MILAN (Reuters) - Italy’s parliament on Wednesday authorized the government to borrow up to an additional 20 billion euros ($21 billion) to help troubled banks in the country.
The vote clears the way for government action, possibly this week, to support Italy’s third largest bank, Monte dei Paschi di Siena (BMPS.MI), which is struggling to raise the 5 billion euros it needs by the end of the year to stay in business.
Italian banks need fresh capital to cover losses from planned bad loan disposals as they try to reduce soured debts that rose to 356 billion euros after the country’s deep recession.

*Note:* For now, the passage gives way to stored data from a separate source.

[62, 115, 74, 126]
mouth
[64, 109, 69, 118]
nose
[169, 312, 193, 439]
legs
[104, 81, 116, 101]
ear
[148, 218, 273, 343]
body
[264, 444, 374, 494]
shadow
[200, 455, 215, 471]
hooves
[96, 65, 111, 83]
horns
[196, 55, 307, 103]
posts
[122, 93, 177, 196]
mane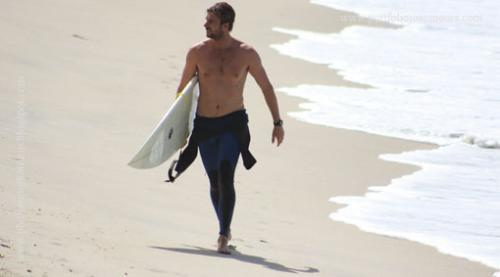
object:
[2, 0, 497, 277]
beach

Banks would need 40 billion euros in provisions to write down 199 billion euros in insolvent loans to match the 77 percent provision level that Italy’s biggest bank UniCredit (CRDI.MI) is targeting on bad loans earmarked for disposal.
UniCredit is planning a 13 billion euro share issue that a group of banks has already agreed to guarantee, but political risks hamper fundraising at weaker rivals after a Dec. 4 referendum vote unseated Prime Minister Matteo Renzi’s reformist government.
The state could take on unsold shares if banks failed to raise cash from investors.
Following is a list of the main trouble spots in the country’s banking system, the fourth-largest in the euro zone.
1. MONTE DEI PASCHI DI SIENA - The world’s oldest bank emerged as Europe’s most vulnerable lender in industry stress tests in 2014 and again this year. It has the highest proportion of bad loans among Italian banks both as a share of total loans and compared to its capital.
Its balance sheet has been wrecked by the costly acquisition of a regional rival on the eve of the global financial crisis, large losses from derivatives trades and loan writedowns.
The bank, which has burnt through 8 billion euros in capital raised in successive shares issues in 2014-2015, needs more money to offload 27 billion euros in gross bad loans and improve provisions on remaining doubtful loans.
It has raised just 1.5 billion euros from a debt-to-equity conversion offer that ends on Wednesday. A share offer which has failed so far failed to draw demand runs until Thursday. The bank is due to decide after that whether to turn to the state for help.
2. BANCA POPOLARE DI VICENZA/VENETO BANCA - The two unlisted regional banks were rescued this year by state-sponsored, privately funded bank bailout fund Atlante after failing to raise a combined 2.5 billion euros in initial share offerings.
They are now estimated to need as much money as they prepare to shed some 8 billion euros in bad loans under a merger plan they are due to unveil early next year to meet ECB’s demands.
Reuters calculations show the two banks would suffer a 2.9 billion euro hit if they sold all their bad loans and raised provisions on other problem loans under the terms of Monte dei Paschi’s rescue deal.
Atlante has said the two banks, whose demise hit thousands of small savers, are vulnerable to further deposit flights and must be restructured to cut costs that currently eat up virtually all their income before looking for a buyer.
3. BANCA CARIGE - The Genoa-based lender is working on a 1 billion euro bad loan sale as it seeks to comply with an ECB request to cut its soured debts.
Shares in Carige hit an all-time low of 20.6 euro cents in late November -- valuing the bank at less than one tenth of its tangible assets -- as investors worried it would need to sell new shares to boost capital.
Monte dei Paschi and Carige were the only Italian banks forced to tap markets for cash as a result of stress tests in 2014. Carige raised 850 million euros in a share sale in early 2015 following an 800 million euro cash call in July 2014.
4. FOUR RESCUED BANKS - In November 2015, Italy rescued from bankruptcy Banca Etruria, Banca Marche, CariFerrara and CariChieti, writing off the value of their shares and junior bonds and drawing 3.7 billion euros from a deposit-guarantee fund financed by the banks.
Italy has struggled to find a buyer for the four loss-making banks, which have also seen their problem debts worsen since the rescue, even though the worst bad loans had been spun off.
Sources have said the ECB has given a preliminary go-ahead to UBI Banca (UBI.MI) acquiring Etruria, Marche and CariFerrara provided Italy’s fifth-largest bank raises fresh capital. As part of the deal, Atlante would take on 2.7 billion euro in bad loans from the three banks.